**What the task asks:** Return every line of the material below that contains the string "noise". Treat uppercase and lowercase letters as different.

Extracted page text data
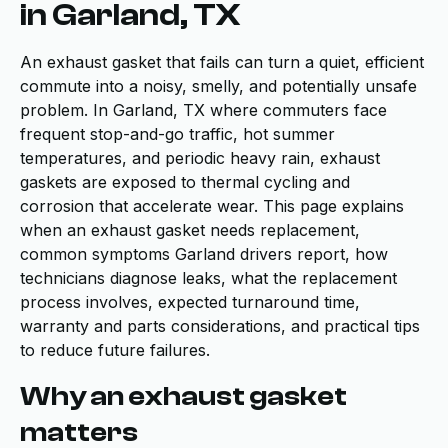
in Garland, TX
An exhaust gasket that fails can turn a quiet, efficient
commute into a noisy, smelly, and potentially unsafe
problem. In Garland, TX where commuters face
frequent stop-and-go traffic, hot summer
temperatures, and periodic heavy rain, exhaust
gaskets are exposed to thermal cycling and
corrosion that accelerate wear. This page explains
when an exhaust gasket needs replacement,
common symptoms Garland drivers report, how
technicians diagnose leaks, what the replacement
process involves, expected turnaround time,
warranty and parts considerations, and practical tips
to reduce future failures.
Why an exhaust gasket
matters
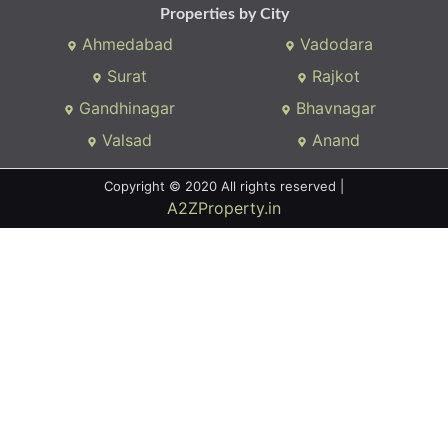
Properties by City
Ahmedabad
Vadodara
Surat
Rajkot
Gandhinagar
Bhavnagar
Valsad
Anand
Copyright © 2020 All rights reserved |
A2ZProperty.in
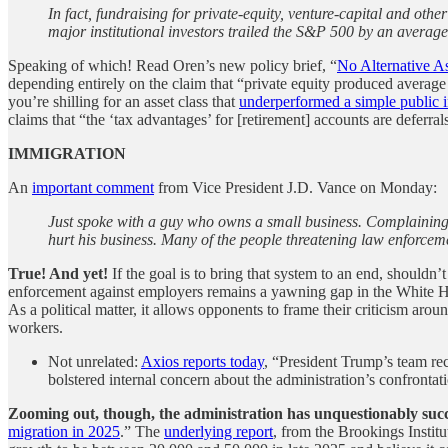
In fact, fundraising for private-equity, venture-capital and oth
major institutional investors trailed the S&P 500 by an averag
Speaking of which! Read Oren’s new policy brief, “
No Alternative A
depending entirely on the claim that “private equity produced averag
you’re shilling for an asset class that
underperformed a simple public 
claims that “the ‘tax advantages’ for [retirement] accounts are deferral
IMMIGRATION
An
important comment
from Vice President J.D. Vance on Monday:
Just spoke with a guy who owns a small business. Complaining 
hurt his business. Many of the people threatening law enforceme
True! And yet!
If the goal is to bring that system to an end, shouldn
enforcement against employers remains a yawning gap in the White Hous
As a political matter, it allows opponents to frame their criticism aro
workers.
Not unrelated:
Axios reports today
, “President Trump’s team rec
bolstered internal concern about the administration’s confrontat
Zooming out, though, the administration has unquestionably succe
migration in 2025
.” The
underlying report
, from the Brookings Institu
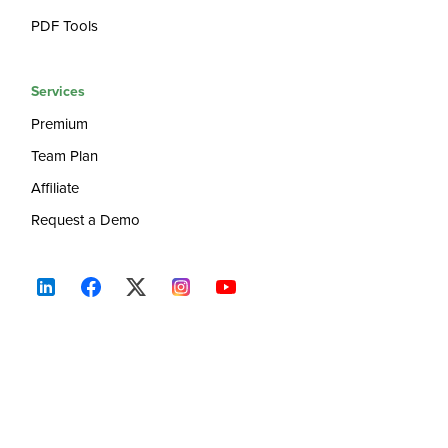
PDF Tools
Services
Premium
Team Plan
Affiliate
Request a Demo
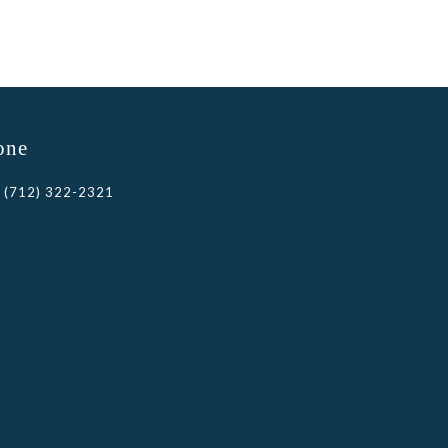
one
(712) 322-2321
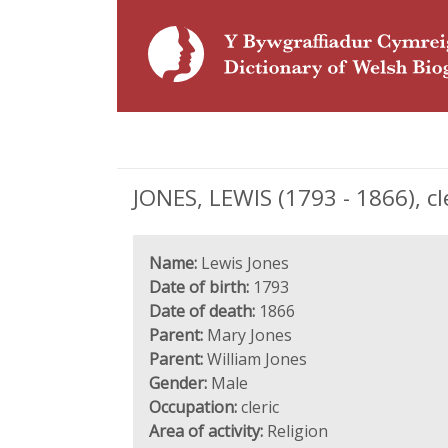
JONES, LEWIS (1793 - 1866), cl
Name:
Lewis Jones
Date of birth:
1793
Date of death:
1866
Parent:
Mary Jones
Parent:
William Jones
Gender:
Male
Occupation:
cleric
Area of activity:
Religion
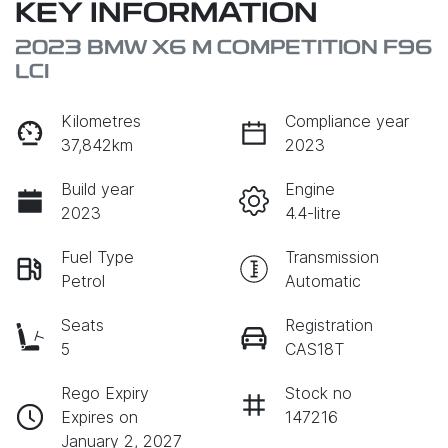
KEY INFORMATION
2023 BMW X6 M COMPETITION F96
LCI
Kilometres
Compliance year
37,842km
2023
Build year
Engine
2023
4.4-litre
Fuel Type
Transmission
Petrol
Automatic
Seats
Registration
5
CAS18T
Rego Expiry
Stock no
Expires on
147216
January 2, 2027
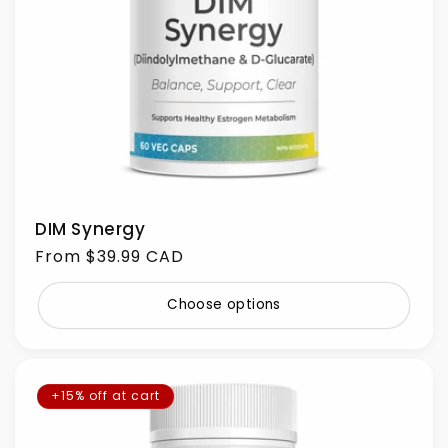
DIM Synergy
Regular
From $39.99 CAD
price
Choose options
+15% off at cart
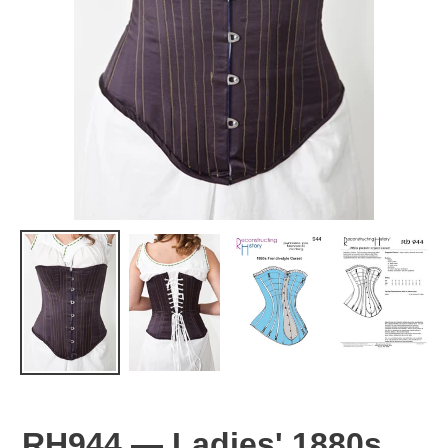
RH944 — Ladies' 1880s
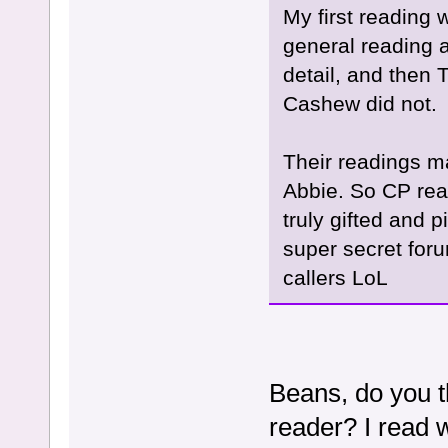
My first reading 
general reading 
detail, and then
Cashew did not.
Their readings m
Abbie. So CP rea
truly gifted and 
super secret foru
callers LoL
Beans, do you t
reader? I read 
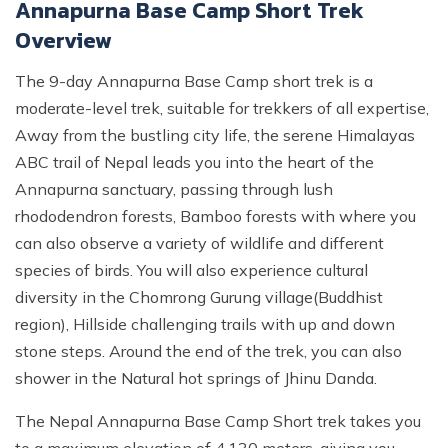
Annapurna Base Camp Short Trek
Overview
The 9-day Annapurna Base Camp short trek is a
moderate-level trek, suitable for trekkers of all expertise,
Away from the bustling city life, the serene Himalayas
ABC trail of Nepal leads you into the heart of the
Annapurna sanctuary, passing through lush
rhododendron forests, Bamboo forests with where you
can also observe a variety of wildlife and different
species of birds. You will also experience cultural
diversity in the Chomrong Gurung village(Buddhist
region), Hillside challenging trails with up and down
stone steps. Around the end of the trek, you can also
shower in the Natural hot springs of Jhinu Danda.
The Nepal Annapurna Base Camp Short trek takes you
to a maximum elevation of 4,130 meters, giving you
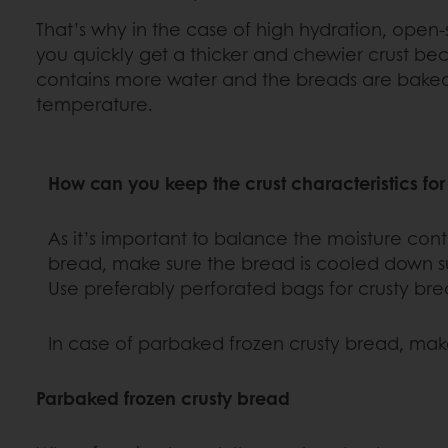
That’s why in the case of high hydration, open-
you quickly get a thicker and chewier crust b
contains more water and the breads are baked
temperature.
How can you keep the crust characteristics for
As it’s important to balance the moisture conte
bread, make sure the bread is cooled down suff
Use preferably perforated bags for crusty bre
In case of parbaked frozen crusty bread, ma
Parbaked frozen crusty bread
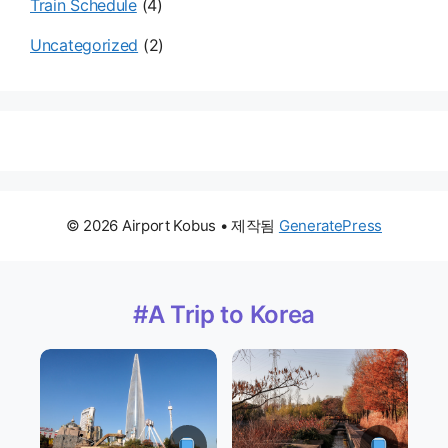
Train Schedule
(4)
Uncategorized
(2)
© 2026 Airport Kobus
• 제작됨
GeneratePress
#A Trip to Korea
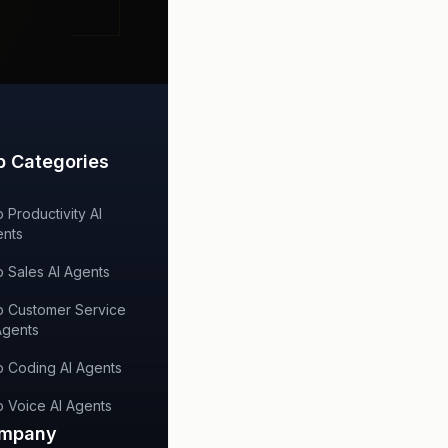
p Categories
 Productivity AI
nts
 Sales AI Agents
 Customer Service
Agents
 Coding AI Agents
 Voice AI Agents
mpany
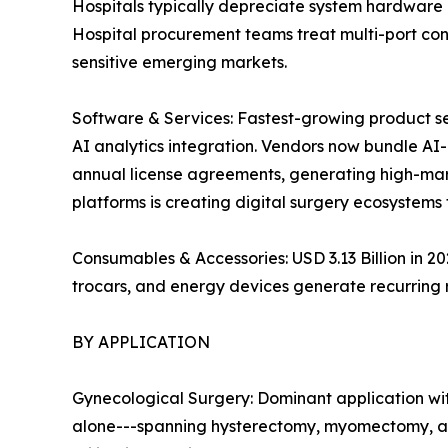
Hospitals typically depreciate system hardware 
Hospital procurement teams treat multi-port con
sensitive emerging markets.
Software & Services: Fastest-growing product s
AI analytics integration. Vendors now bundle A
annual license agreements, generating high-mar
platforms is creating digital surgery ecosystems 
Consumables & Accessories: USD 3.13 Billion in 
trocars, and energy devices generate recurring
BY APPLICATION
Gynecological Surgery: Dominant application wit
alone---spanning hysterectomy, myomectomy, an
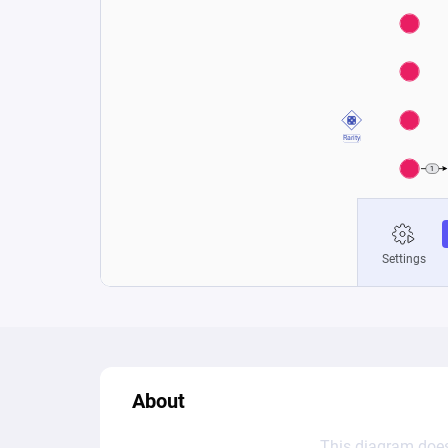
About
This diagram does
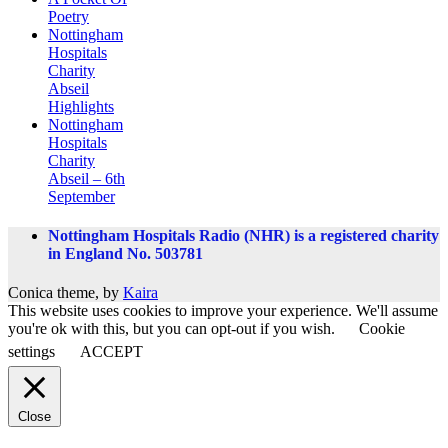
Poetry
Nottingham
Hospitals
Charity
Abseil
Highlights
Nottingham
Hospitals
Charity
Abseil – 6th
September
Nottingham Hospitals Radio (NHR) is a registered charity
in England No. 503781
Conica theme, by
Kaira
This website uses cookies to improve your experience. We'll assume
you're ok with this, but you can opt-out if you wish.
Cookie
settings
ACCEPT
Close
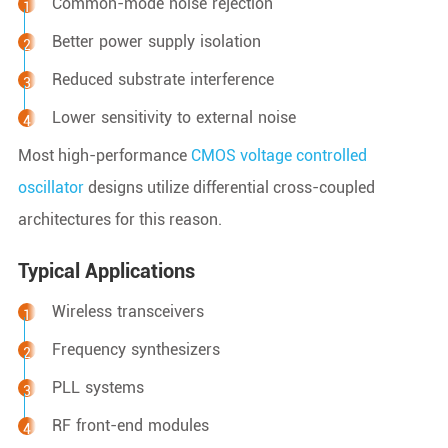
Common-mode noise rejection
Better power supply isolation
Reduced substrate interference
Lower sensitivity to external noise
Most high-performance
CMOS voltage controlled
oscillator
designs utilize differential cross-coupled
architectures for this reason.
Typical Applications
Wireless transceivers
Frequency synthesizers
PLL systems
RF front-end modules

**Response to the exercise:**
Common-mode noise rejection
Lower sensitivity to external noise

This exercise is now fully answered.